When we were in Egypt, Miss Sarah grabbed a book series from a great little book shop in Luxor. Here is her review.
Palace of Desire
Naguib Mahfouz’s second book of his Cairo trilogy, Palace of Desire, continues the story of the fractious Al-Sayyid family. It is now about five years after the death of the most promising son Fahmy, and in that time both daughters, Aisha and Khadija, have had children, older son Yasin has divorced his wife, and younger son Kamal has been accepted into Teachers College, over the objections of his father who would have preferred he attend law school.Each of Ahmad Abd Al-Jawad’s children disappoints him in some way. Khadija is so quarrelsome with her mother-in-law that she appeals to him to step in and discipline his daughter. Aisha is also the target of Khadija’s wrath for not supporting her against her mother-in-law and after losing her family to typhoid, moves in with her parents. Yasin stoops so low as to disgrace his family by taking up with an unsuitable woman and marrying her. Kamal attends Teachers College and after an unrequited love attraction, his disappointment and disillusionment drive him to become an atheist. Both sons come to know of their father’s secret double life and seem doomed to emulate it. The story in this second book ends with Ahmad Abd Al-Jawad realizing that owing to his life long habit of wine, women, and song, he must guard his health in whatever time he has left.

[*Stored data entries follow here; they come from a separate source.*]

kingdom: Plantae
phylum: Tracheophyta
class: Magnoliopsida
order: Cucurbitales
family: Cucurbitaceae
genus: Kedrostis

Each character has his or her own personal drama and is challenged as to how to manage it against a backdrop of temptations and politics. Only his devout wife Amina, although also aging and still grieving for her son, seems to be stalwart amidst the tumult in the country and disappointment in her family.This was a sad book actually, but an interesting insight as to how Muslim men of this era reacted to the politics of the time, managed their families, rationalized their behavior, and reconciled it with their religion.To learn more about Sarah’s 12 Days in Egypt click here : Sarah’s 12 Days In Egypt.
Sugar Street is the third and final book of Naguib Mahfouz’s masterpiece trilogy and begins in the year 1935 and spans a period of ten years. It will come as no surprise that by the end of this book al-Sayyid Ahmad will meet his end in a slow decline, having suffered from the effects of his wayward, secret life throughout this last book. The family is at a loss for a time as though time should stop when this larger than life man passes and with his death, an era indeed ends. His wife Amina also passes a year after he dies but her death is sudden, and the family does not seem as stricken by her death as it was with al-Sayyid Ahmad’s. Yasin’s third marriage seems to have taken and his wife, initially deemed unsuitable in the last book, has become respectable and even highly regarded by most members of the family. Their daughter grows up to be a beauty and marries young. Aisha who lost her husband and sons to typhoid continues to live in her parents’ house and to mourn her loss every day. She ages prematurely and at 34 is slowly killing herself with coffee and cigarettes. Kamal never marries and follows his vocation as the school teacher he always wanted to be and writes philosophical and political essays on the side. His life as the youngest of al-Sayyis Ahmad’s children is intertwined with his nephews’, the sons of Khadija, Abd a’-Muni’m and Ahmad, who turn into revolutionaries; one a communist activist, and the other a Muslim fundamentalist. Although Kamal is a member of the Wafdist Party, he is not the reactionary that his nephews are. It’s an interesting political time in Egyptian history and we get a peek into the budding Muslim Brotherhood. The third generation of al-Sayyid Ahmad’s family is quite different and reflects the political struggles of Egypt as it tries to evolve into a nation of freedom.
Mahfouz’s trilogy was serialized for Arab television and was popular not only for its story line but as a valuable historical document. I found all three books engaging and interesting.